22
de novembro de
2004
Uma
amiga assoprou-me, numa sessão do Clube de Cinema de Porto
de Alegre (sessões que ocorrem aos sábados e aos
domingos pela manhã): “Notaste como, quando se trata
de filmes brasileiros, o público diminui bastante?” Num
artigo sobre São Bernardo, o filme de Leon Hirszman rodado
em 1971, o crítico gaúcho Luiz Carlos Merten se
refere a “dificuldades de linguagem que são irritantes”,
a “planos longos demais” como se Hirszman tivesse
mesmo inabilidade técnica para montar um filme (tudo está no
livro “Um sonho de cinema”, coletânea de artigos
de Merten recentemente editada pela Secretaria Municipal de Cultura
da capital dos pampas). Muitos disseram que Glauber Rocha, o
mais polêmico cineasta brasileiro, fez seus filmes do jeito
que estão porque nunca soube filmar mesmo. Enfim, afirmam
que diretor brasileiro não tem platéia porque não
conhece a gramática cinematográfica; ainda bem
que surge um Olga (2004), de Jayme Monjardim, para nos redimir
com os espectadores: obrigado, Jayme...
Enquanto
seu Jayme não vem de novo, detenho-me em Contra
todos (2004), do paulista Roberto Moreira, exibido numa sessão
de fim de tarde duma sexta-feira outonal e chuvosa para míseras
quatro pessoas, entre os quais o desolado indivíduo que
espalha estas linhas. Como ocorria em outra produção
paulista atual, Nina (2004), de Heitor Dhalia, e de maneira ainda
mais suja e brusca, a narrativa de Moreira exacerba na inquietação
formal. Se Dhalia recorria basicamente à fotografia e
a uma montagem de planos em que os cortes e as relações
de linguagem entre os planos tentavam aproximar-se da interioridade
da história de Dostoievski que lhe serviu de base, Moreira
deixa a câmara sempre na mão do fotógrafo
e, valendo-se das possibilidades da imagem digital, dá fluência
rítmica à turbulência de situações
encenadas. Cada cena causa no espectador sentimentos ambivalentes:
a soltura formal (da câmara e do elenco) nos transporta
a uma naturalidade meio rara no cinema que se faz por aqui; por
outro lado, a imposição da câmara colando-se
nos cenários e nos corpos dos atores, elevando-se à condição
de uma personagem intrusa como era nos filmes de Glauber, provoca
um ranço naturalista de que Moreira não logra safar-se.

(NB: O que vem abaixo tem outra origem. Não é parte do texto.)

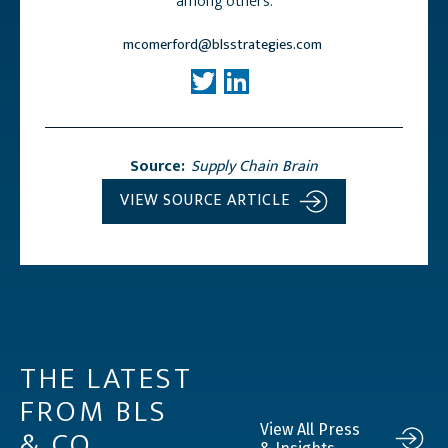
among others.
mcomerford@blsstrategies.com
Source:
Supply Chain Brain
VIEW SOURCE ARTICLE
THE LATEST
FROM BLS
& CO.
View All Press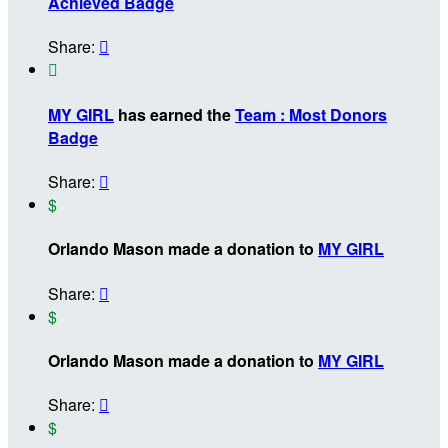
Achieved Badge
Share:


MY GIRL
has earned the
Team : Most Donors
Badge
Share:

$
Orlando Mason made a donation to
MY GIRL
Share:

$
Orlando Mason made a donation to
MY GIRL
Share:

$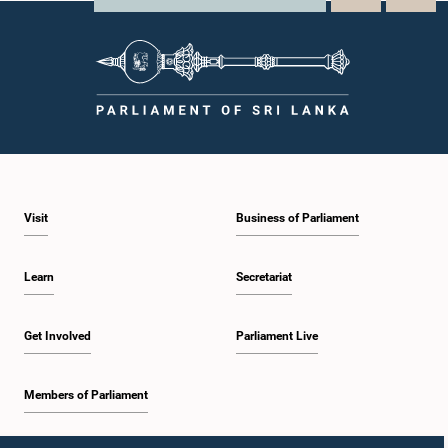
Visit
Business of Parliament
Learn
Secretariat
Get Involved
Parliament Live
Members of Parliament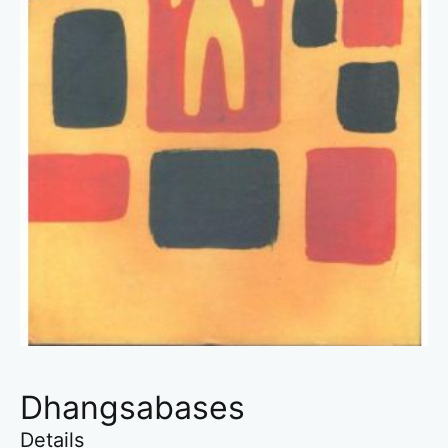
Dhangsabases
Details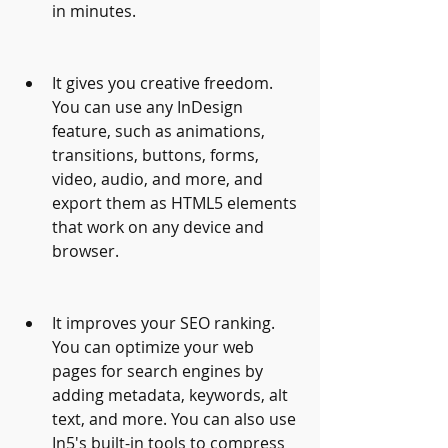
in minutes.
It gives you creative freedom. 
You can use any InDesign 
feature, such as animations, 
transitions, buttons, forms, 
video, audio, and more, and 
export them as HTML5 elements 
that work on any device and 
browser.
It improves your SEO ranking. 
You can optimize your web 
pages for search engines by 
adding metadata, keywords, alt 
text, and more. You can also use 
In5's built-in tools to compress 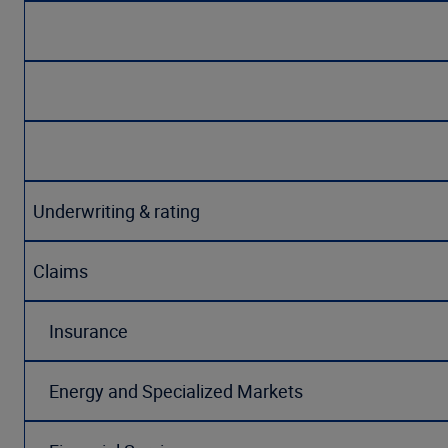
Underwriting & rating
Claims
Insurance
Energy and Specialized Markets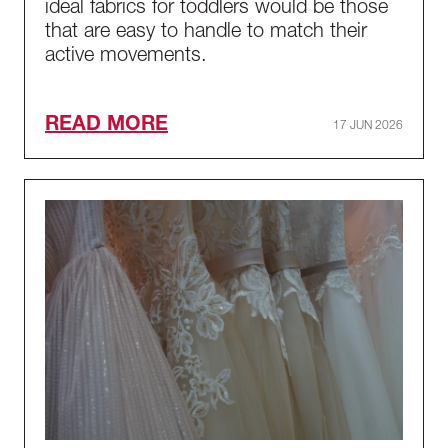
ideal fabrics for toddlers would be those
that are easy to handle to match their
active movements.
READ MORE
17 JUN 2026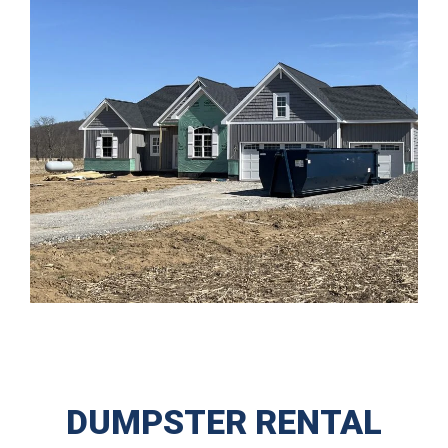
DUMPSTER RENTAL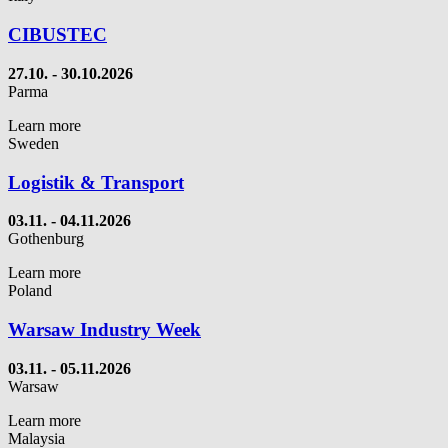
CIBUSTEC
27.10. - 30.10.2026
Parma
Learn more
Sweden
Logistik & Transport
03.11. - 04.11.2026
Gothenburg
Learn more
Poland
Warsaw Industry Week
03.11. - 05.11.2026
Warsaw
Learn more
Malaysia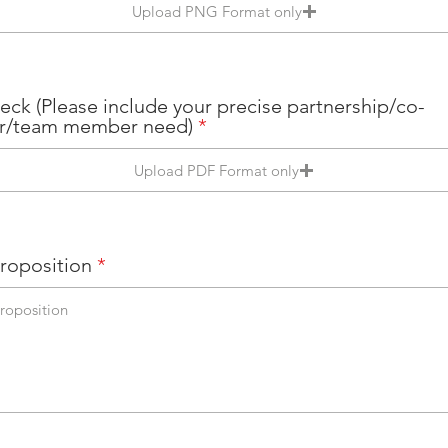
Upload PNG Format only
eck (Please include your precise partnership/co-
r/team member need)
Upload PDF Format only
Proposition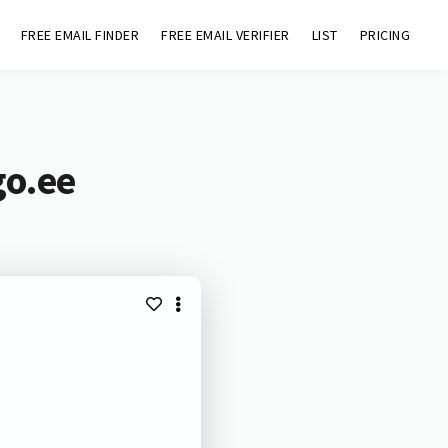
FREE EMAIL FINDER
FREE EMAIL VERIFIER
LIST
PRICING
go.ee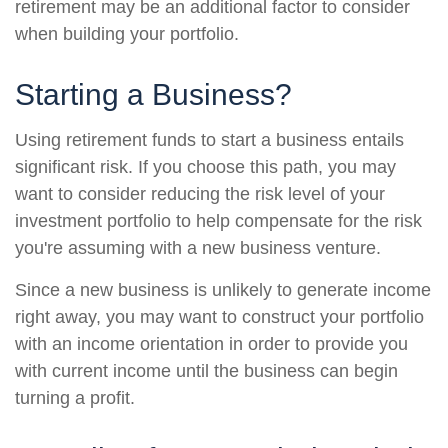
retirement may be an additional factor to consider
when building your portfolio.
Starting a Business?
Using retirement funds to start a business entails
significant risk. If you choose this path, you may
want to consider reducing the risk level of your
investment portfolio to help compensate for the risk
you're assuming with a new business venture.
Since a new business is unlikely to generate income
right away, you may want to construct your portfolio
with an income orientation in order to provide you
with current income until the business can begin
turning a profit.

A projeção do filme entra a toda, antes mesmo dos
créditos iniciais; a câmara, inquieta, móvel,
observa uma reunião de amigos em família que já vai
pelo meio; ouvimos as conversas banais, gestos sem sentido, uma
indefinida ambientação suburbana, nosso olhar e
atenção é jogado com brutalidade num universo
em que vamos mexer-nos com uma tensão sempre exasperante.
Tudo parece muito real e ao mesmo tempo muito artificioso. Pouco
depois numa seqüência em que a criatura vivida pela
gaúcha Leona Cavalli (que repete algo do tom debochado
e irreverente de sua personagem em Amarelo manga, 2002, do pernambucano
Cláudio Assis, onde ela exibia em primeiro plano sua oferecida
vagina; aliás, há identidades formais e temáticas
entre o que Assis colocou na tela e o filme que estou analisando)
vai a um açougue damos com imagens e falas que parecem
extraídas diretamente do real: o vocabulário, a
sintaxe, os clichês de gesto e verbo, tudo se passa conforme
entre açougueiro e freguesa; segundo depoimento do próprio
diretor, os diálogos que compusera no roteiro inicial
foram desprezados por via de regra na hora da filmagem dando
lugar à improvisação dos atores. Há muitos
planos de espera em Contra todos: planos vazios de sentido, não
acontece no plano nada de significativo, a conversa (quando a
há) é mesmo mole e inclusive o gesto do ator não
diz nada. Intenção: Moreira quer desdramatizar
o possível mundo de repugnâncias de seu filme. É claro
que falta ao realizador a capacidade de Nelson Pereira dos Santos
para harmonizar certos elementos aleatórios do realismo
cinematográfico; Nelson, em alguns de seus trabalhos,
se revelou um mestre do plano natural e do plano de espera.
O
título do filme de Moreira remete a um romance do igualmente
paulista Diogo Mainardi, Contra o Brasil (1998). Como a narrativa
de Mainardi, a de Moreira desaba numa ira contra muitas coisas;
esta ira se enovela tanto em si mesma que acaba por recolher
o rabo em sua impotência, caindo em seu perigoso vazio.
Talvez mesmo um vazio desejado e consciente como única
forma de representar os entraves e os impasses atuais do país.